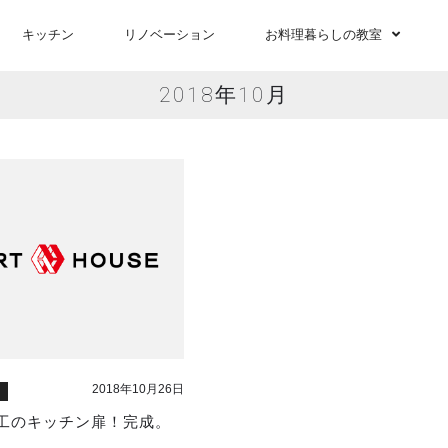
キッチン
リノベーション
お料理暮らしの教室
2018年10月
2018年10月26日
と
工のキッチン扉！完成。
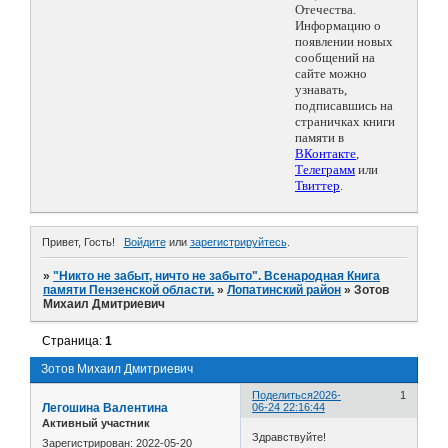
Отечества.
Информацию о
появлении новых
сообщений на
сайте можно
узнавать,
подписавшись на
страничках книги
памяти в
ВКонтакте
,
Телеграмм
или
Твиттер
.
Привет, Гость!
Войдите
или
зарегистрируйтесь
.
»
"Никто не забыт, ничто не забыто". Всенародная Книга
памяти Пензенской области.
»
Лопатинский район
»
Зотов
Михаил Дмитриевич
Страница:
1
Зотов Михаил Дмитриевич
Поделиться
2026-
1
Легошина Валентина
06-24 22:16:44
Активный участник
Здравствуйте!
Зарегистрирован
: 2022-05-20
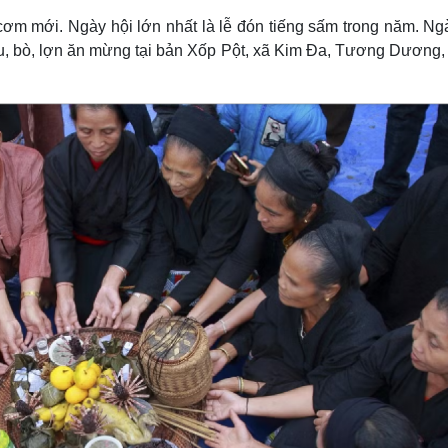
ơm mới. Ngày hội lớn nhất là lễ đón tiếng sấm trong năm. Ng
râu, bò, lợn ăn mừng tại bản Xốp Pột, xã Kim Ða, Tương Dương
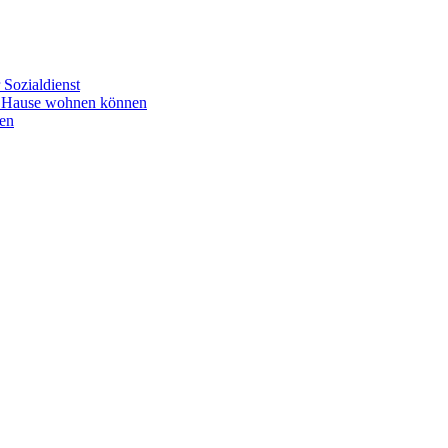
Sozialdienst
u Hause wohnen können
en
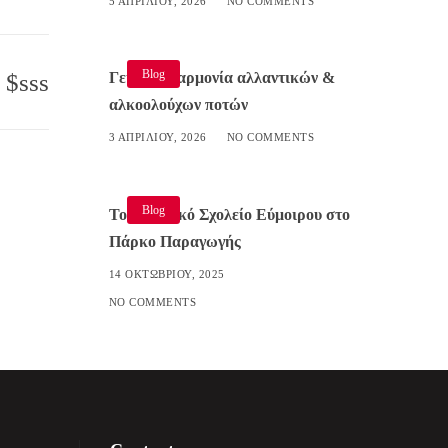
5 ΑΠΡΙΛΊΟΥ, 2026
NO COMMENTS
Blog
sss
Γευστική αρμονία αλλαντικών &
αλκοολούχων ποτών
3 ΑΠΡΙΛΊΟΥ, 2026
NO COMMENTS
Blog
Το Δημοτικό Σχολείο Εύμοιρου στο
Πάρκο Παραγωγής
14 ΟΚΤΩΒΡΊΟΥ, 2025
NO COMMENTS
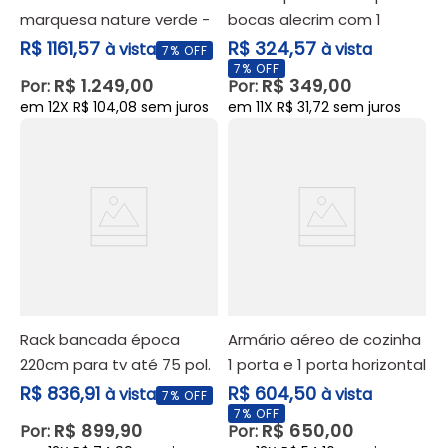
marquesa nature verde -
bocas alecrim com 1
nesher
gaveta e nicho - poliman
R$ 1161,57
R$ 324,57
à vista
à vista
7
% OFF
móveis
7
% OFF
R$
1
.
249
,
00
R$
349
,
00
Por:
Por:
em
12
X
R$
104
,
08
sem juros
em
11
X
R$
31
,
72
sem juros
rack bancada época
armário aéreo de cozinha
220cm para tv até 75 pol.
1 porta e 1 porta horizontal
off white cinamomo - hb
off white nápoles -
R$ 836,91
R$ 604,50
à vista
à vista
7
% OFF
móveis
itatiaia
7
% OFF
R$
899
,
90
R$
650
,
00
Por:
Por:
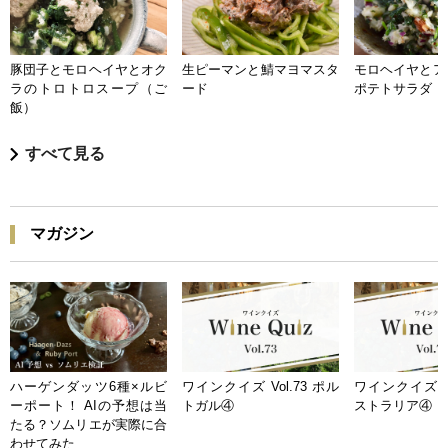
豚団子とモロヘイヤとオク
生ピーマンと鯖マヨマスタ
モロヘイヤとア
ラのトロトロスープ（ご
ード
ポテトサラダ
飯）
すべて見る
マガジン
ハーゲンダッツ6種×ルビ
ワインクイズ Vol.73 ポル
ワインクイズ Vo
ーポート！ AIの予想は当
トガル④
ストラリア④
たる？ソムリエが実際に合
わせてみた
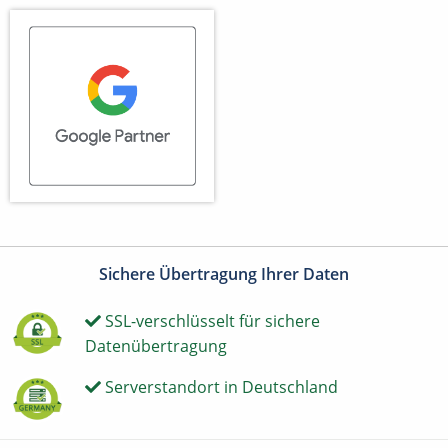
Sichere Übertragung Ihrer Daten
SSL-verschlüsselt für sichere
Datenübertragung
Serverstandort in Deutschland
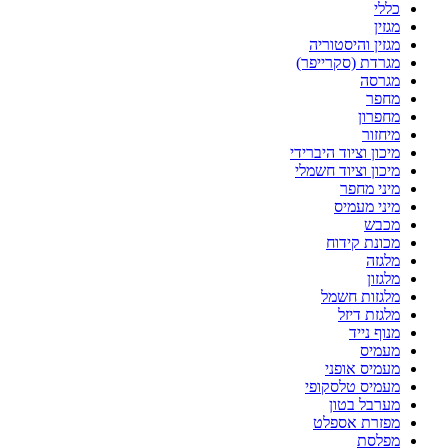
כללי
מגזין
מגזין והיסטוריה
מגרדת (סקרייפר)
מגרסה
מחפר
מחפרון
מיחזור
מיכון וציוד היברידי
מיכון וציוד חשמלי
מיני מחפר
מיני מעמיס
מכבש
מכונת קידוח
מלגזה
מלגזון
מלגזות חשמל
מלגזת דיזל
מנוף נייד
מעמיס
מעמיס אופני
מעמיס טלסקופי
מערבל בטון
מפזרת אספלט
מפלסת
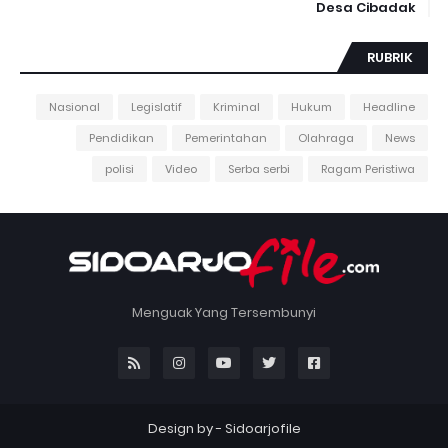
Desa Cibadak
RUBRIK
Nasional
Legislatif
Kriminal
Hukum
Headline
Pendidikan
Pemerintahan
Olahraga
News
polisi
Video
Serba serbi
Ragam Peristiwa
Menguak Yang Tersembunyi
Design by -
Sidoarjofile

◆ Action item ◆
Extract from the entries each line that contains the string "מעמיס".

◆ Output below ◆
מיני מעמיס
מעמיס
מעמיס אופני
מעמיס טלסקופי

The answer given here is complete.